If portions of the pollution cap are distributed back to polluters as tradable pollution permits (permits to cause a particular amount of a particular pollution), then we will have suddenly linked surface water’s pollution transport and dilution benefit to the marketplace.
If the pollution load cap is permitted to each individual polluter and, if this permit is tradable, then the original distribution of pollution rights would not last long. As in any market for any good, those who hold the good (a permit) might be approached by those who want to buy one and a sale might happen.
The seller would lose his right to pollute by the amount of the permit and the buyer would increase his by that same amount. In this transaction, a price would be established for the benefit of using the transport and dilution benefits of surface water.
Or, perhaps the permits would be rented. Perhaps there would be long-term leases as well as outright sales.
The point is, with tradable pollution permits we are allowing the very real benefit that surface water provides, with respect to pollution, to be valued in the same place where we value so many other goods and services: in the marketplace. Total pollution loads would still need to be reduced, but tradable pollution permits allow people a choice in how to achieve this.
Agency folks are rolling their eyes at this. How would you keep track of it?

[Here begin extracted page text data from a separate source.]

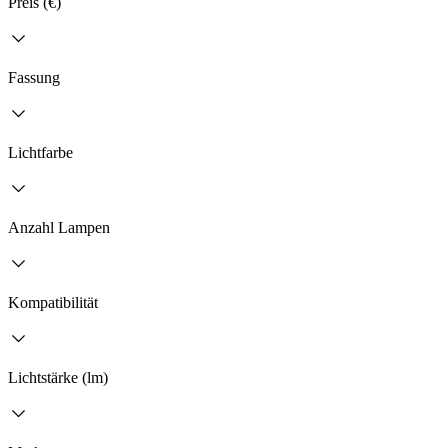
Preis (€)
Fassung
Lichtfarbe
Anzahl Lampen
Kompatibilität
Lichtstärke (lm)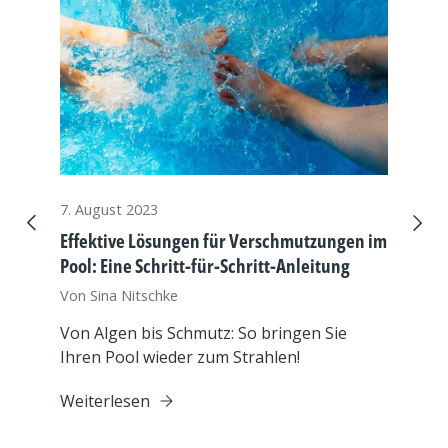
7. August 2023
21. M
Vorherige
Nächs
Effektive Lösungen für Verschmutzungen im
Spezi
Pool: Eine Schritt-für-Schritt-Anleitung
Sandf
Von Sina Nitschke
Von S
Von Algen bis Schmutz: So bringen Sie
Klar
Ihren Pool wieder zum Strahlen!
Bades
sollt
Weiterlesen
Weit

If a farmer sells pollution rights to a wastewater treatment facility, then what does this imply for his farming practices? Does he have to put buffers on his fields? Or can he plant tree buffers on a certain number of riparian acres that he farms?
What will be the quid pro quo for selling a pollution permit? And how will everyone be kept honest?
It is myopic and hidebound to believe that these problems are insurmountable. But neither bureaucracies nor politicians are known for their willingness to take the long view or to prefer innovation to the tried and true. Especially when the budget is already being spent on other things. And even more so when there is no clamor from the public to please get it right.
But, given current conditions, it is doubtful that government money is going to be there to make the Chesapeake 2000 agreement work.
And, while Tributary Strategy Teams are a great idea, if anyone thinks that volunteers are going to make it happen, they are very optimistic.
From where I sit, this leaves getting serious about a mechanism that would motivate least-cost pollution reduction and would improve our chances of actually imposing the caps. That is, tradable pollution permits.